Legitimating Romance: Neutralizing the Stigma of Romantic Fiction

(Joanna Gregson, Pacific Lutheran University, and Jen Lois, Western Washington University)

In April of 2010, we began a longitudinal sociological study of romance novel writers. By interviewing romance writers and other industry insiders, attending local and national RWA meetings, following writers on social media, and experimenting with writing romance ourselves, we are examining both the craft and the career of the romance writer. In so doing, we hope to explore how writers experience working in “the most popular, least respected literary genre” (Regis 2003: xi).

The present work examines how writer’s affiliation with the romance genre prompted outsiders to trivialize their work. We examine both the application and management of this stigma. First, we describe how outsiders applied the stigma, namely by suggesting that writing romance fiction is easy, that it is not “real” literature, and that it is not important. Although writers disagreed with these views, they nevertheless had to manage these negative perceptions. Writers attempted to neutralize the stigma by defending their writing process, contrasting the goals of literary and commercial fiction, demonstrating the impact of their work on readers, touting their financial success, and pointing out the sexism implicit in the stigma.
We conclude by distinguishing between the different stigma management techniques available to authors of different career statuses, and by highlighting the gendered and class-based biases informing the dominant cultural messages about the producers and audiences of romance fiction.

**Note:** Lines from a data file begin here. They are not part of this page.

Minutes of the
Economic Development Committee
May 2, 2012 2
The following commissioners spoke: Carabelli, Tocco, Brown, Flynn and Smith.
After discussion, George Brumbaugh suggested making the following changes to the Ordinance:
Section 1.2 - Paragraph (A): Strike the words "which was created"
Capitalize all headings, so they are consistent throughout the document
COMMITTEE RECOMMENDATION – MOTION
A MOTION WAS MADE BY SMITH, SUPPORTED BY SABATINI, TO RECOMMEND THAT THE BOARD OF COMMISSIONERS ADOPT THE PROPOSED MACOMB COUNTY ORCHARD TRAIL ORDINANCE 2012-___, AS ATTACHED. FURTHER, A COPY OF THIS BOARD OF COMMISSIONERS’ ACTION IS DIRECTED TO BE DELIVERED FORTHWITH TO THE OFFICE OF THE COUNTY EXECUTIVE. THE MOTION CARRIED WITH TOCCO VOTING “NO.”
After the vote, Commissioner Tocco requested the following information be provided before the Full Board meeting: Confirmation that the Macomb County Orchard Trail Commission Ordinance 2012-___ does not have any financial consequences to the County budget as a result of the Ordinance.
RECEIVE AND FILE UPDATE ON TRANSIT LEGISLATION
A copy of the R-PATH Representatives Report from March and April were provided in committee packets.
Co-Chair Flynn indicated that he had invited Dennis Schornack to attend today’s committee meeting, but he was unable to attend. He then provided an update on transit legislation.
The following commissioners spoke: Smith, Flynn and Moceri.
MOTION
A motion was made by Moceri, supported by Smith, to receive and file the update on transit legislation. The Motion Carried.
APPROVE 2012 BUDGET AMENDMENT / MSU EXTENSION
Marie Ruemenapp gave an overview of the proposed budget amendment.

Blogging and Blackouts: Exploring Romance Readers’ and Authors’ Uses of Social Media

(Stephanie Moody, Kent State University)

In the wake of the October 2014 Blogging Blackout, new questions arise about the ethics and etiquette of romance fiction book blogging and reviewing. These questions are further complicated by the multiple and competing purposes romance readers and authors have for engaging with books and with each other online. My interviews with fifty romance readers, authors, editors, and publishers demonstrate that talking about books online – through blogs, reviews, Twitter, Facebook, and Tumbler – serves many, simultaneous purposes: as a marketing device, a creative outlet, a form of intimacy, a teaching tool, a process of reflection, and a political statement. Moreover, these purposes routinely change and shift, and are shaped by the web 2.0 medium in use.

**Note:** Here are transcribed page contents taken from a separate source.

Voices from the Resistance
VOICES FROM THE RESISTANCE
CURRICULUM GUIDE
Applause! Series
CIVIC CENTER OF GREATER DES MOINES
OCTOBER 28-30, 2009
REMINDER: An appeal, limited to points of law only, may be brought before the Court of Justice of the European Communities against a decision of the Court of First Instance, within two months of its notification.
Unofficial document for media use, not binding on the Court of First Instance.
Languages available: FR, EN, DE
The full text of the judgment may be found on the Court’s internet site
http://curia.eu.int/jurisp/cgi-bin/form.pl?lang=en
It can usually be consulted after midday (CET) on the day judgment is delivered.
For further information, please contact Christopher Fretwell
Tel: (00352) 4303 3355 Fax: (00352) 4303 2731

In this presentation, I explore study participants’ talk about their purposes for using social media to discuss romance novels, and I suggest that notions of ethics and etiquette are largely shaped by individuals’ reasons for engaging with books and with others online. For instance, conceptualizing a book review as both a free source of marketing and as a way to, as one blogger put it, “c[o]me into being the person who I am now,” reveals how book blogging and reviewing collapse distinctions between public and personal writing. Likewise, characterizing the relationships between authors and readers within discourses of consumption, fandom, and intimacy demonstrates the slippery subjectivities evoked through such interactions. By attending to the literacy practices and talk that comprise individuals’ engagements with romance-related social media, I extend ongoing conversations about the perils and possibilities of book blogging and reviewing.